You are adding an anomaly based on a different time frame to your number so you are creating bogus numbers.
0 Replies
 
ican711nm
 
  1  
Reply Thu 19 Mar, 2009 08:31 pm
@ican711nm,
The time span 1988 through 2008 consists of 21 years. The time span 1988 through 1998 consists of 11 years. The time span 1998 through 2008 consists of 11 years. Within the 11 year sun cycle 1988 thru 1998, SI generally increased. Within the 11 year sun cycle 1998 thru 2008, SI generally decreased.

I now ask more specifically what do you think SI will do in the next sun cycle, 2008 through 2018?

If you think you know the answer to this question please explain the basis for your answer.
parados
 
  1  
Reply Thu 19 Mar, 2009 08:33 pm
@okie,
okie wrote:

What is the line based on, Parados, how many years are averaged? Frankly it looks bogus at the right side.

http://en.wikipedia.org/wiki/Least_squares
0 Replies
 
okie
 
  1  
Reply Thu 19 Mar, 2009 08:34 pm
@parados,
parados wrote:

The formula is there for you okie. Show us how it is wrong.
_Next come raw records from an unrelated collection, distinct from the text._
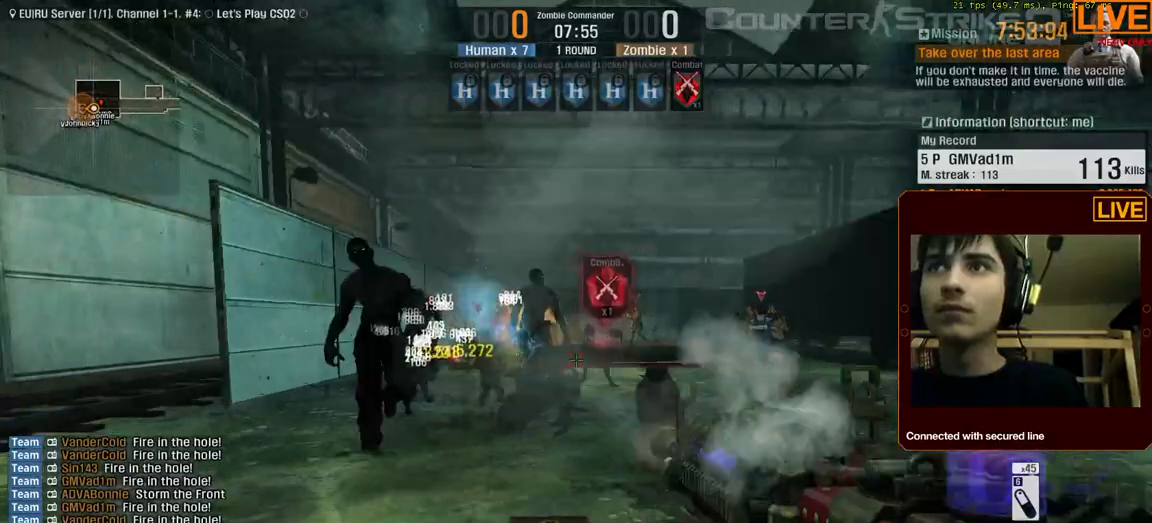
{"keys": ["d", "w"], "events": [[267, "d", "up"], [367, "d", "down"]]}
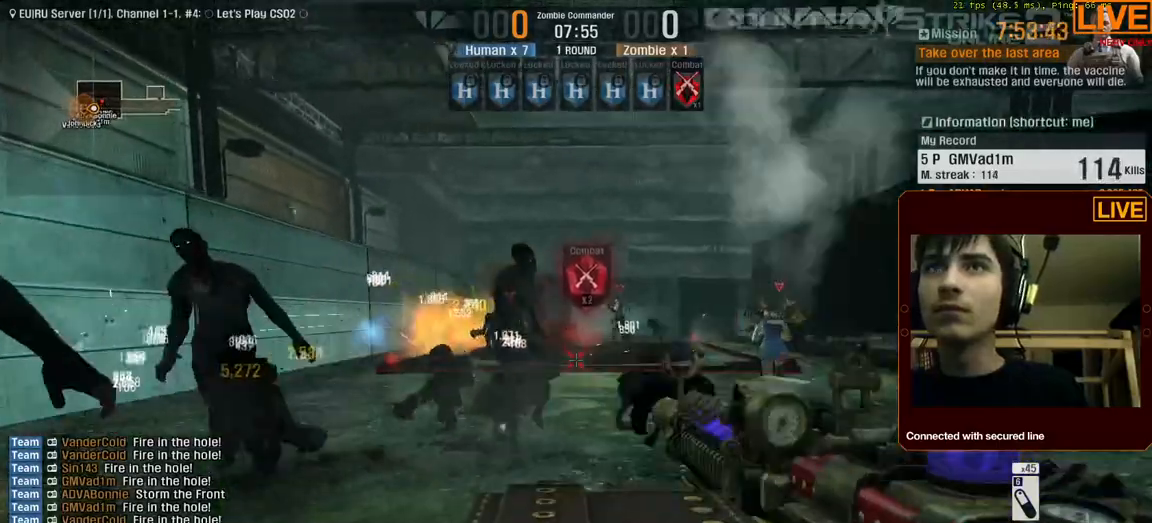
{"keys": ["d", "w"], "events": []}
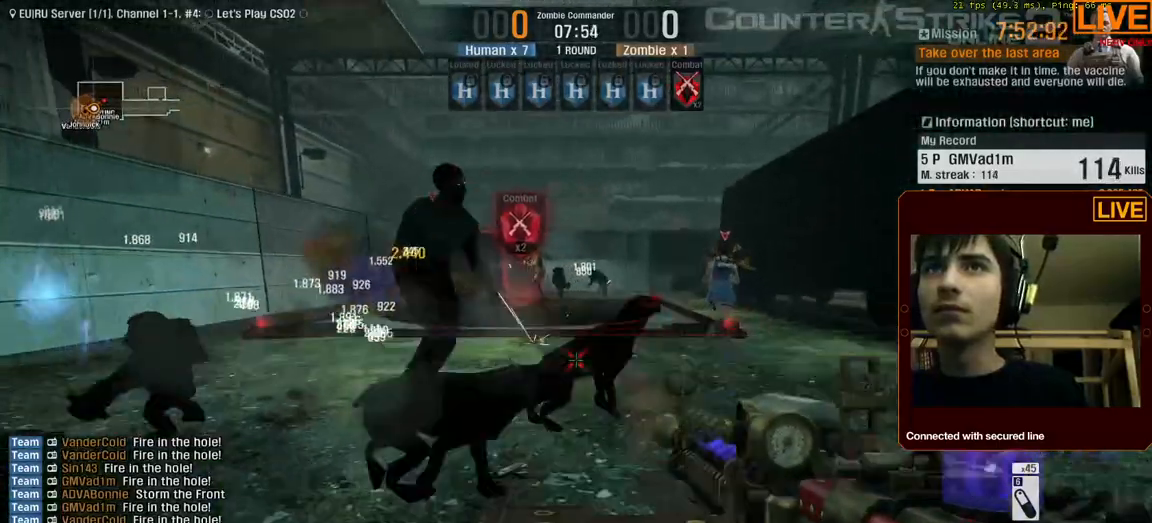
{"keys": ["d", "w"], "events": []}
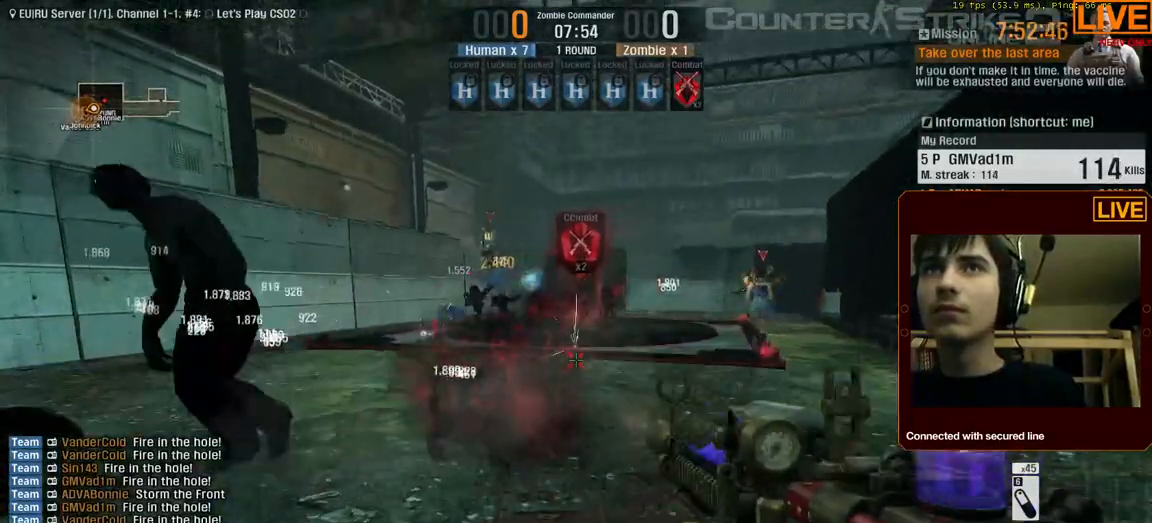
{"keys": ["d", "w"], "events": []}
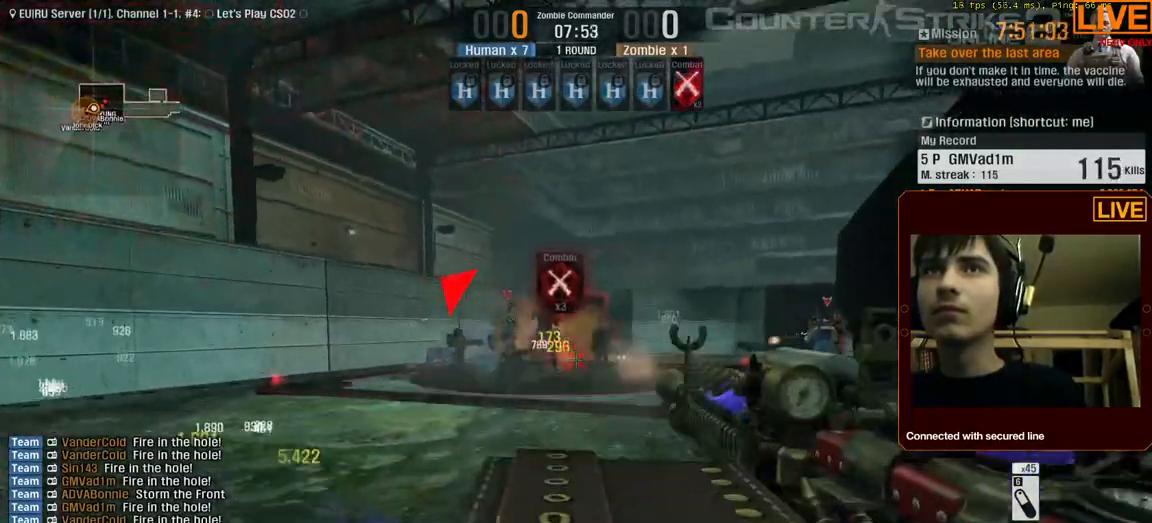
{"keys": ["w"], "events": [[117, "d", "up"]]}
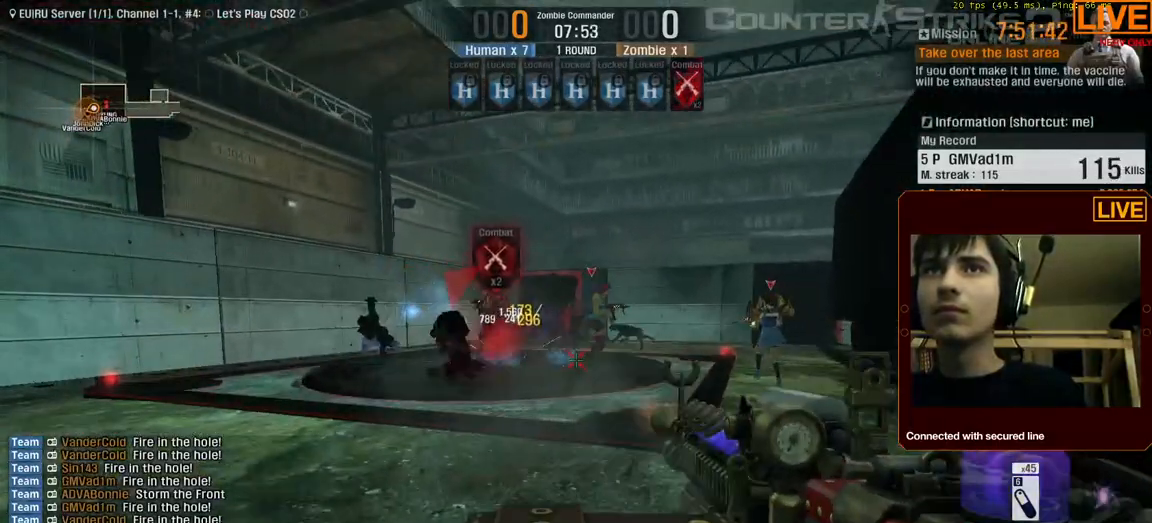
{"keys": ["w"], "events": []}
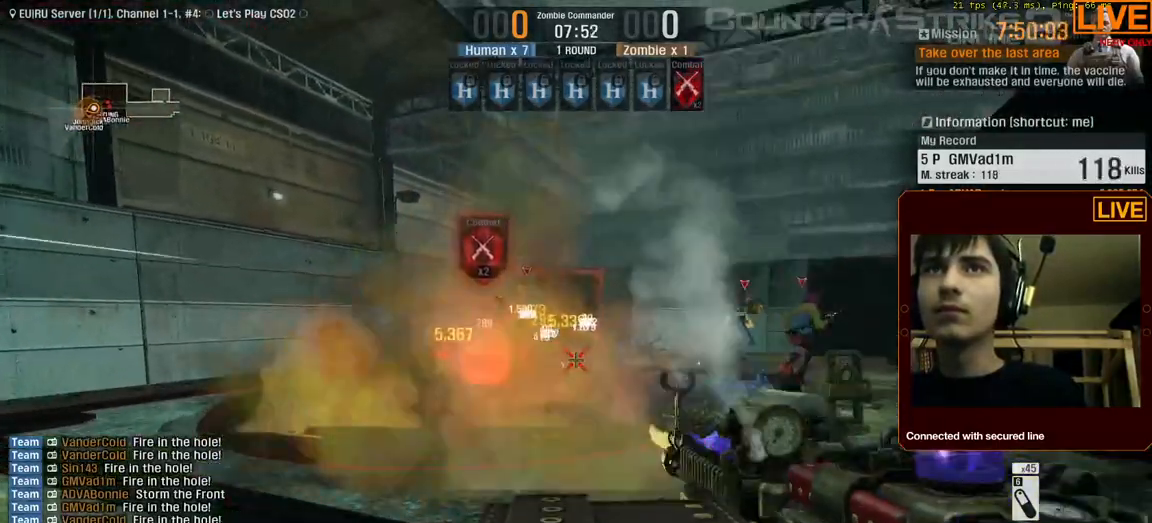
{"keys": ["t", "w"], "events": [[467, "t", "down"]]}
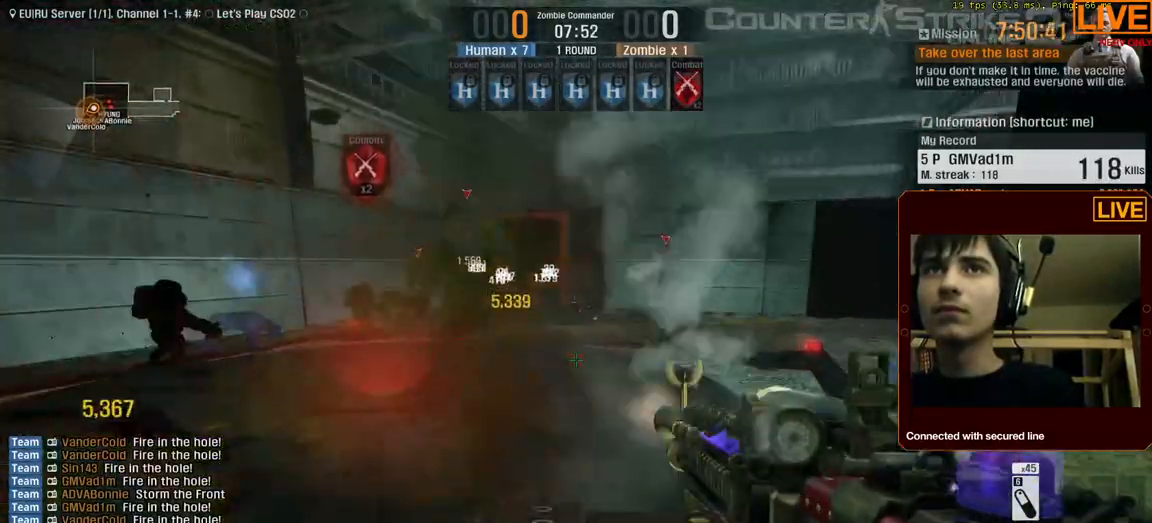
{"keys": ["w"], "events": [[150, "t", "up"]]}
So tell me why this graph isn't as good as yours.
http://digitaldiatribes.files.wordpress.com/2009/02/gisscooling0209.jpg?w=533&h=350
parados
 
  1  
Reply Thu 19 Mar, 2009 08:35 pm
@ican711nm,
You assume that the 11 year cycle is exactly 11 years long and begins on Jan 1 and ends on Dec 31 11 years later.

Your assumptions are false and therefor lead to errors in your data.